A despeito de todos os desastres humanitários que já provocaram,
continuam a reivindicar o monopólio do humanismo e da verdade e a vender a fantasia
de que são as únicas forças moralmente habilitadas a nos conduzir para o
futuro. Essa é a razão pela qual a noção de “crise” — entendida como um momento
de transformação — é a que mais estimulou, ao longo do tempo, a imaginação dos
historiadores e ensaístas de esquerda, a começar do pai original, Karl Marx.
Eles julgam saber para onde conduzir a humanidade, ainda que esta,
eventualmente, não queira…
Yoani provoca a fúria do governo cubano e dos esquerdistas que se
manifestam sem restrições nas democracias (justamente porque o comunismo
perdeu…) não porque defenda a economia de mercado — todo esquerdista sabe, hoje
em dia, que não há alternativa; não porque esteja colocando em dúvida supostas
“conquistas” da revolução — ela é até bastante cordata a respeito. Os furiosos
protestam porque Yoani é a evidência de que o exercício da liberdade individual
desconstrói a fantasia totalitária, pouco importa em que modelo econômico ela
esteja ancorada. E isso vale também para o Brasil.
Vivemos, a despeito dos totalitários em voga, num regime de plenas
liberdades democráticas. É uma conquista da população brasileira, não desta ou
daquela forças políticas em particular. Não existe mais em nosso país um embate
relevante entre os que defendem e os que atacam a economia de mercado. O
mercado venceu porque é a escolha mais eficiente, mais racional e mais adequada
às habilidades e às aspirações humanas. Mas permanece, sim, um confronto
inconciliável entre os que acreditam nas liberdades individuais e os que
entendem que estas devam se subordinar aos anseios daqueles que se apresentam
ainda hoje como “a vanguarda”.
◆ ◆ ◆
Instruções das tarefas:
1. Segundo o texto, por que o mercado venceu?
2. Reúna todas as linhas que contêm a palavra "similar".
O texto e as linhas não têm nenhuma relação entre si.

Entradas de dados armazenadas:
◆ ◆ ◆
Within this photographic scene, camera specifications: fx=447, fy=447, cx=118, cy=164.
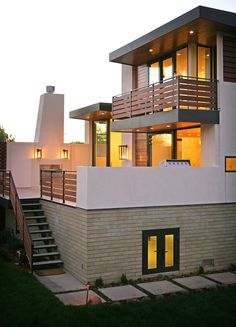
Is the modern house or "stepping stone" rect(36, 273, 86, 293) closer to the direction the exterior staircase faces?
the stepping stone

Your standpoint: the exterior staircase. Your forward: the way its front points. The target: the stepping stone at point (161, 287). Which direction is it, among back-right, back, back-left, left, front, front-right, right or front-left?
front-left

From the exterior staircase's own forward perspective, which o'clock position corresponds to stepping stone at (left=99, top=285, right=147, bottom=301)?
The stepping stone is roughly at 11 o'clock from the exterior staircase.

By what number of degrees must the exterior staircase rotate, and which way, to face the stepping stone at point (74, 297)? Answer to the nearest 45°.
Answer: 0° — it already faces it

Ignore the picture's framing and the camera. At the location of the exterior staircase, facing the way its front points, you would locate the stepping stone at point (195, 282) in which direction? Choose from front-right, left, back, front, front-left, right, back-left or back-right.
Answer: front-left

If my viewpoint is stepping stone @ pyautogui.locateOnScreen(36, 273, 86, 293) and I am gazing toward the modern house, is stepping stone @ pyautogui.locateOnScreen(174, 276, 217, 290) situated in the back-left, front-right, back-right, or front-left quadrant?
front-right

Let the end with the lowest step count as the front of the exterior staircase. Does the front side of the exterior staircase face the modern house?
no

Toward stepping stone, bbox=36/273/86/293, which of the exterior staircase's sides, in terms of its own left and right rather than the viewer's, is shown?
front

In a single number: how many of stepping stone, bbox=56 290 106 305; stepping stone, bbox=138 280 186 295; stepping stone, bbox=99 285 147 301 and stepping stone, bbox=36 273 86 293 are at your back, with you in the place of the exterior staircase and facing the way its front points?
0

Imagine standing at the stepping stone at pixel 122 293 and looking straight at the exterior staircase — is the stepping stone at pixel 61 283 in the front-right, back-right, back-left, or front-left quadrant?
front-left

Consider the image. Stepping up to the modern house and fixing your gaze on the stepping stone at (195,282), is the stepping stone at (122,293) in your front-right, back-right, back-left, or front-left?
front-right

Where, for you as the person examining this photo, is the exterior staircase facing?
facing the viewer

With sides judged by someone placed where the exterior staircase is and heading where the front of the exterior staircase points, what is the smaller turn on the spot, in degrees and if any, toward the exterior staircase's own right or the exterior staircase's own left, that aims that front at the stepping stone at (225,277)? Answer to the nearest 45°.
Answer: approximately 45° to the exterior staircase's own left
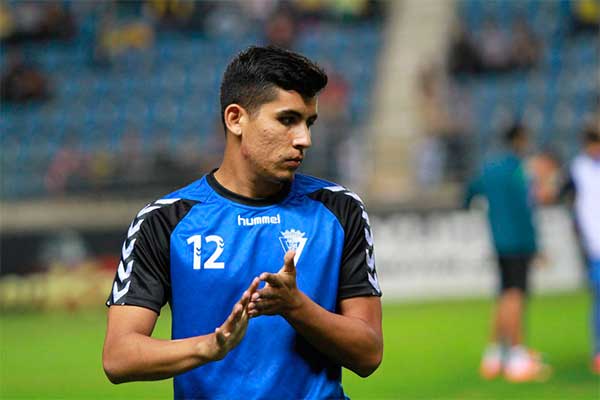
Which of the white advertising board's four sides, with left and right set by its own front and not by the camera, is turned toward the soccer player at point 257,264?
front

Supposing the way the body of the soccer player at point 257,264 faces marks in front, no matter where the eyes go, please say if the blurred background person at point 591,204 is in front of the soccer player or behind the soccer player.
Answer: behind

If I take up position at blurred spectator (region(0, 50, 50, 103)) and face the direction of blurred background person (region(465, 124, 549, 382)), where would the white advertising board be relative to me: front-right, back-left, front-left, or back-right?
front-left

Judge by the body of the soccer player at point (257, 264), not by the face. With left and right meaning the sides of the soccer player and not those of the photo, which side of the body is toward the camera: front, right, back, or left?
front

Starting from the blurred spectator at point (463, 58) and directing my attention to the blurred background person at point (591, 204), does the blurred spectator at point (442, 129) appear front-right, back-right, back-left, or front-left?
front-right

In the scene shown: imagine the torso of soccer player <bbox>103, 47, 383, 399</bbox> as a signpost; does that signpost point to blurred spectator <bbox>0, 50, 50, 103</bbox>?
no

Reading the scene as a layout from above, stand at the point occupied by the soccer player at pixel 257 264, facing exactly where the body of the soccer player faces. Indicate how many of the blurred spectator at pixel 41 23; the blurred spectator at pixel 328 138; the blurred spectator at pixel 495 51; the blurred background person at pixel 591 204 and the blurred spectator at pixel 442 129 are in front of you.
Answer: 0

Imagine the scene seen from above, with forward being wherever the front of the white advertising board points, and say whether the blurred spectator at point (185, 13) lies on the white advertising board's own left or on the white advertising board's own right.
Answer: on the white advertising board's own right

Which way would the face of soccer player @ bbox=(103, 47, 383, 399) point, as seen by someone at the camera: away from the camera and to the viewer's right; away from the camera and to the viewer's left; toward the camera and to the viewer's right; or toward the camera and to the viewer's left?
toward the camera and to the viewer's right

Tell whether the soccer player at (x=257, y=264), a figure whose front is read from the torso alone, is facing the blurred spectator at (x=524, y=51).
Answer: no

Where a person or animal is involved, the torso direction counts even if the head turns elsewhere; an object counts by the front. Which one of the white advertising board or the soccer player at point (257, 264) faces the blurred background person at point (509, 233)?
the white advertising board

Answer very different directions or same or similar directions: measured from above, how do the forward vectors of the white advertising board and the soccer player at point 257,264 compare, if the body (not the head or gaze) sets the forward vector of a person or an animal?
same or similar directions

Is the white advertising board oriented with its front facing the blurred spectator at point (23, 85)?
no

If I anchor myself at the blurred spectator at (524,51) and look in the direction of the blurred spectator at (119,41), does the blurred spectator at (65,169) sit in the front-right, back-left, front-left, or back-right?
front-left

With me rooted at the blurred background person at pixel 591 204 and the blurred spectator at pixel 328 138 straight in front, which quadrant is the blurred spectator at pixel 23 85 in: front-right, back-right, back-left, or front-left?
front-left

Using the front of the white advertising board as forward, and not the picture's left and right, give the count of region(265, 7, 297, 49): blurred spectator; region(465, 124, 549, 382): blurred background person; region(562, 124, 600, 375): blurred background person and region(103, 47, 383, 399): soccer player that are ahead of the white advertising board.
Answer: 3

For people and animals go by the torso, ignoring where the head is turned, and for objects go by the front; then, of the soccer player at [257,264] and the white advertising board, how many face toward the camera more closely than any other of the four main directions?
2

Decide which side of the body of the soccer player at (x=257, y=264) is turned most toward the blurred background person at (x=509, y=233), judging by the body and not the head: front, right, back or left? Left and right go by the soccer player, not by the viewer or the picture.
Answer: back
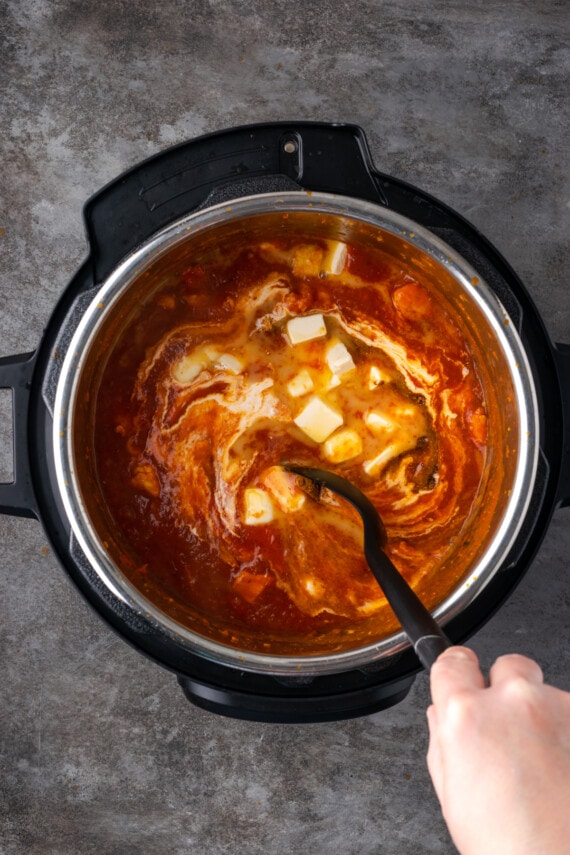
◆ ◆ ◆
Respostas das tarefas:
1. Porque é a escolha mais eficiente, mais racional e mais adequada às habilidades e às aspirações humanas.

2.
Answer very different directions or same or similar directions: measured from above, how do the forward vectors of the white advertising board and the soccer player at point 257,264 compare, if the body (not the head or gaze) sets the forward vector of a person or an animal?
same or similar directions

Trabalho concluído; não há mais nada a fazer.